7:30--9:00	Live demo: Run `python scripts/graph_rag_demo.py --question "What should I learn before threat hunting?"` in a terminal. Show the real-time output: first the response without graph context, then the response with graph context injected. Point out the structural difference in output quality.
9:00--10:00	Summary: "Structure beats prompts. The same LLM with structured knowledge graph context produces dramatically better answers than raw prompting. Nexus SecOps demonstrates this at scale -- 448 concepts, 620 prerequisite edges, consumed by an autonomous AI agent that maintains and grows the site without human intervention."

Rubric Alignment¶

Criteria	What Nexus SecOps Delivers
Domain selection and justification	Cybersecurity operations: 448 concepts with natural prerequisite ordering. The domain's interconnected structure makes knowledge graphs essential, not optional. Detailed rationale with 4 paying audience segments.

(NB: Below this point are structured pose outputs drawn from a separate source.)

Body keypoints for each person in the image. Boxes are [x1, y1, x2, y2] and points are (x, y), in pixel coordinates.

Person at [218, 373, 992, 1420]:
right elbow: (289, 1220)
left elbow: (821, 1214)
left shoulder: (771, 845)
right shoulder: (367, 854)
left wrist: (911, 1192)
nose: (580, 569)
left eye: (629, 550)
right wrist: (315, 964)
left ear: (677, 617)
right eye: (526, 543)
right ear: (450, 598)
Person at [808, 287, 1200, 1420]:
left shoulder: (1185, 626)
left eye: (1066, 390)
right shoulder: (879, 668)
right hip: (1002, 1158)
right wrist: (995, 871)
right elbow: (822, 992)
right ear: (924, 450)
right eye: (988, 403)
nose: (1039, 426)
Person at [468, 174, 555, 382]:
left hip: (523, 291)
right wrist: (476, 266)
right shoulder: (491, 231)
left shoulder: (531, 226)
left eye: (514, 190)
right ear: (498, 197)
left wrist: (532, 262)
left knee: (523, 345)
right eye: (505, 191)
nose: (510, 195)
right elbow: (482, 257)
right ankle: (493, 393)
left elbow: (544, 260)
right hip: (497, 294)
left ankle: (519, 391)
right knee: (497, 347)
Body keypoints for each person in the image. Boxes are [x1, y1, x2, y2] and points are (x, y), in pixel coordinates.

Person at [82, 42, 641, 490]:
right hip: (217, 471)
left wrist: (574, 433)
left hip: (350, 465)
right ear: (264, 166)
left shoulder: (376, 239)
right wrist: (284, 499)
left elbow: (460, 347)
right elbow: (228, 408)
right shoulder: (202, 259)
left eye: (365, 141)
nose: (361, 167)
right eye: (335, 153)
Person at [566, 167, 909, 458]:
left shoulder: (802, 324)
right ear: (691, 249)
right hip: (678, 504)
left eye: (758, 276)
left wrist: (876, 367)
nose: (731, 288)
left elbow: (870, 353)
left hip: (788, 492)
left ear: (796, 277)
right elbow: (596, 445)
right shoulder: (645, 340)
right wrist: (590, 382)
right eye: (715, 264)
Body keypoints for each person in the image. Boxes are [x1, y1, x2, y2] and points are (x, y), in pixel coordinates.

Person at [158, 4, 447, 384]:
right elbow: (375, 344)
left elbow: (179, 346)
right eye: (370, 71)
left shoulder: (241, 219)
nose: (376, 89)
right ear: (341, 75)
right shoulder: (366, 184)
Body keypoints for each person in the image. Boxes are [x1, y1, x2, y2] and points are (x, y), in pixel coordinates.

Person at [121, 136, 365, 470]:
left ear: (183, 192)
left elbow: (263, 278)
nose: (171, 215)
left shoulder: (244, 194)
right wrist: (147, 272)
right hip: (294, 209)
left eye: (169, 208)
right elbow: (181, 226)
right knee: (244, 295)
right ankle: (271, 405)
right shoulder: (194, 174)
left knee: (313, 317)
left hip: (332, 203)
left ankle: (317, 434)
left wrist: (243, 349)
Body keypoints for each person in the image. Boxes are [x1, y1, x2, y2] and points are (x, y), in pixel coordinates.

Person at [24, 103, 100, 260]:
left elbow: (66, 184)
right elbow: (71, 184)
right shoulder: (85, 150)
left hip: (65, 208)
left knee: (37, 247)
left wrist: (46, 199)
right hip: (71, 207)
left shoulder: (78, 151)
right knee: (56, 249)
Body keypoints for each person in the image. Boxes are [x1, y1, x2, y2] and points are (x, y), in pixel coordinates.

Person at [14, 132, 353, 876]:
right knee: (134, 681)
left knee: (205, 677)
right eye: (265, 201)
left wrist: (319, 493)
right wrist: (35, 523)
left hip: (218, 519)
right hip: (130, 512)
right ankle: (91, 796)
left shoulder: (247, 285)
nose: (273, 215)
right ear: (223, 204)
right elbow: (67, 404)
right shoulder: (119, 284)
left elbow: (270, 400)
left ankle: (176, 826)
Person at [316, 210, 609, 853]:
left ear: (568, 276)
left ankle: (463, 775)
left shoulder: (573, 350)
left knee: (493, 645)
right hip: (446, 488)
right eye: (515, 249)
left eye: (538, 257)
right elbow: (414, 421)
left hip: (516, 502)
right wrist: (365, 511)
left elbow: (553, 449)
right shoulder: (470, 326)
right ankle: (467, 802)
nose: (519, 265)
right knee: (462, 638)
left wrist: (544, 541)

Knowledge graph design	448 nodes, 620 edges, 10 taxonomy categories, 3 shape types, 6 validation rules. Stored as vis.js-compatible JSON with CSV interchange. Interactive viewer with click-to-explore navigation.
AI integration with graph	Three-layer architecture: Knowledge Graph + Nexus Brain (10-phase autonomous agent) + GraphRAG. The Brain consumes the graph for content gap analysis, prerequisite chain traversal, and context injection into LLM prompts.

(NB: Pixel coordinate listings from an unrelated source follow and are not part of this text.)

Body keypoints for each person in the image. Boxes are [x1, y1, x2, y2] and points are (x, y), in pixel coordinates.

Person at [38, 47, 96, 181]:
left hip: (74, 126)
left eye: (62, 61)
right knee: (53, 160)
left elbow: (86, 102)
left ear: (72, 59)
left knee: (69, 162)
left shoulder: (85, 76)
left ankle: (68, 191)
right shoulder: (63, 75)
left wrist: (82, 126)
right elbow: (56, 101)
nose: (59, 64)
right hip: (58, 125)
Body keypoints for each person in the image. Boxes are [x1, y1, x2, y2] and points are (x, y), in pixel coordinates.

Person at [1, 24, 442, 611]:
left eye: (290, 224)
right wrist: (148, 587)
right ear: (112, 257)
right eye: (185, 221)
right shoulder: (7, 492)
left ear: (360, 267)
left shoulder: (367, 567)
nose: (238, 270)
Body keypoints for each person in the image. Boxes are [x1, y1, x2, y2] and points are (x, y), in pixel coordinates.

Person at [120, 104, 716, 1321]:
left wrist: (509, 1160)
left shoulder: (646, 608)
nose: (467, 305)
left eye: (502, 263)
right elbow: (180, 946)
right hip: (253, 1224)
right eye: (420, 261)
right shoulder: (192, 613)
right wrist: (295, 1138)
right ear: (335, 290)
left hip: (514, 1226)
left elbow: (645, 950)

Before/after demonstration	GraphRAG demo with 5 cybersecurity questions. Without graph: flat, generic lists. With graph: specific C-ID references, prerequisite-ordered, with chapter links. Delta is measurable and dramatic.
Technical implementation	Full-stack: MkDocs Material site, 10 GitHub Actions workflows, epsilon-greedy multi-LLM router, CI quality gates, autonomous PR generation and merging. All free-tier, $0 cost.
Scale and depth	50 chapters, 26 labs, 40 simulations, 56 scenarios, 150 exercises, 25 CTF challenges, 100Q exam, 300+ controls, 17 interactive tools. This is not a demo -- it is a production reference.
Presentation quality	Live site at nexus-secops.pages.dev with dark-first theme, responsive design, gamification (XP, streaks, achievements), PWA offline support, keyboard shortcuts, and command palette.
Documentation	CLAUDE.md (project protocol), AI Architecture doc (system design), EVOLUTION_LOG.md (17 sessions of iterative development), CONTRIBUTING.md (community contribution guide).